La recherche a comparé les signaux cérébraux à l’état de repos chez 18 personnes atteintes de SD et chez 18 personnes d’un groupe témoin en utilisant des techniques de résonance magnétique fonctionnelle, un type d’étude qui permet l’évaluation de la fonction cérébrale basale et qui est utilisée pour trouver des différences entre les groupes. Dans ce paradigme, ils ont combiné deux techniques analytiques basées sur des informations diverses. D’une part, le fALFF, qui mesure l’activité spontanée locale, et d’autre part, l’analyse ReHo, qui estime les anomalies régionales du cerveau. « Ces outils sont particulièrement utiles lorsque nous ne disposons pas d’études ni d’hypothèses pouvant guider nos recherches, comme dans ce cas où peu d’études ont utilisé ces techniques axées sur l’ensemble du cerveau », note Cristina Cañete.
De plus, il s’agit de la première étude à appliquer cette technique à un échantillon de jeunes adultes – âge moyen de 28,7 ans – avec SD. Dans ce cas, l’âge des participants est très pertinent, puisqu’il permet d’identifier l’activité cérébrale avant l’apparition des premiers signes de démence associés à ce syndrome. « Il faut considérer que la neuropathologie de la maladie d’Alzheimer est universelle chez toutes les personnes trisomiques de plus de 40 ans. Cela implique qu’en quelques années, des changements majeurs peuvent se produire dans le cerveau de ces personnes. les études sur les jeunes participants qui n’ont pas encore développé les premiers signes de la pathologie », précise le groupe de recherche.
Un lien choquant avec les compétences cognitives
Les résultats ont identifié des zones cérébrales qui montrent une activité spontanée différente entre les personnes atteintes de SD et les groupes témoins, comme, par exemple, dans les lobes frontaux et temporaux. Ces deux fonctions, pertinentes pour les fonctions exécutives, la parole et la mémoire, sont des fonctions très altérées chez les personnes atteintes de DS. Ces données ont été obtenues à l’aide de tests cognitifs, dont un test d’aisance verbale, sur les participants. « Le résultat le plus choquant a été le lien fort que nous avons trouvé entre l’activation des zones où nous avons trouvé des différences et les tests cognitifs », note le chercheur.
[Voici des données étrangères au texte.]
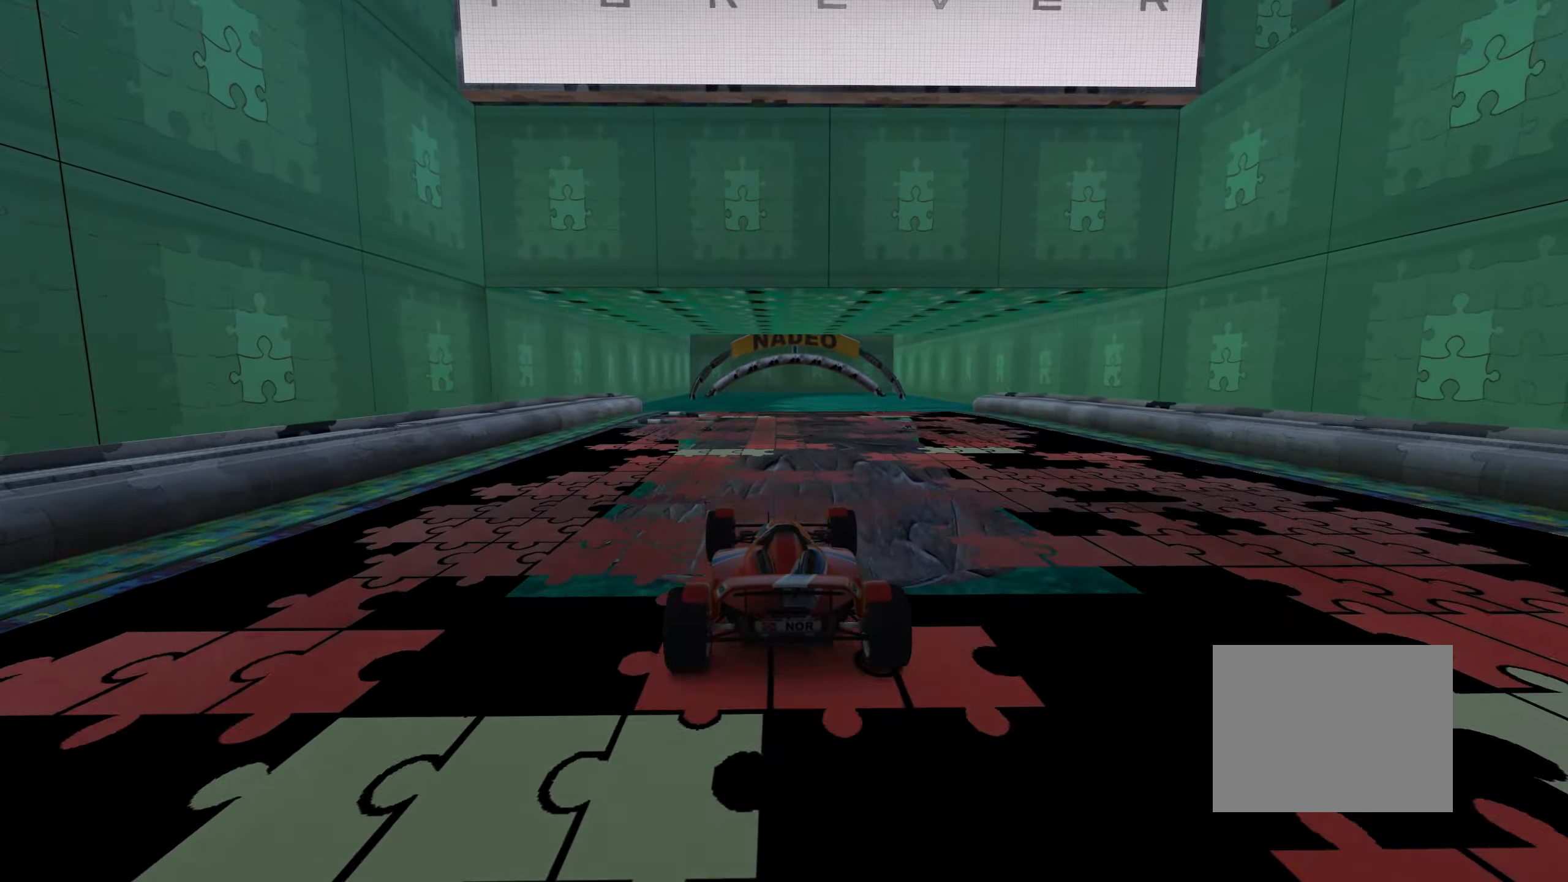
{"keys": ["up"], "events": [[267, "right", "down"], [317, "right", "up"]]}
Au vu des résultats, l’un des défis pour l’équipe de recherche était de voir pourquoi ces variations ont lieu et de quelle manière elles affectent les caractéristiques neuropathologiques de ce syndrome. « Ces zones semblent essentielles dans le syndrome et pourraient être liées à des différences structurelles cérébrales, aux fonctions de ces zones, qui sont affectées dans la population trisomique, ou qui pourraient même être liées à l’accumulation précoce de plaques β-amyloïdes, typique de la maladie d’Alzheimer, dans cette population », note Cristina Cañete.
De plus, l’étude ouvre la porte à l’utilisation du signal cérébral pour évaluer la neurodégénérescence des personnes atteintes du syndrome de Down. « Les difficultés d’évaluation cognitive de cette population sont énormes et nous avons besoin de nouvelles méthodes plus fiables et plus valides. Par conséquent, une nouvelle ligne de recherche que nous devons étudier est l’utilisation du signal cérébral comme biomarqueur des compétences cognitives ou pour détecter démence précoce », conclut le chercheur.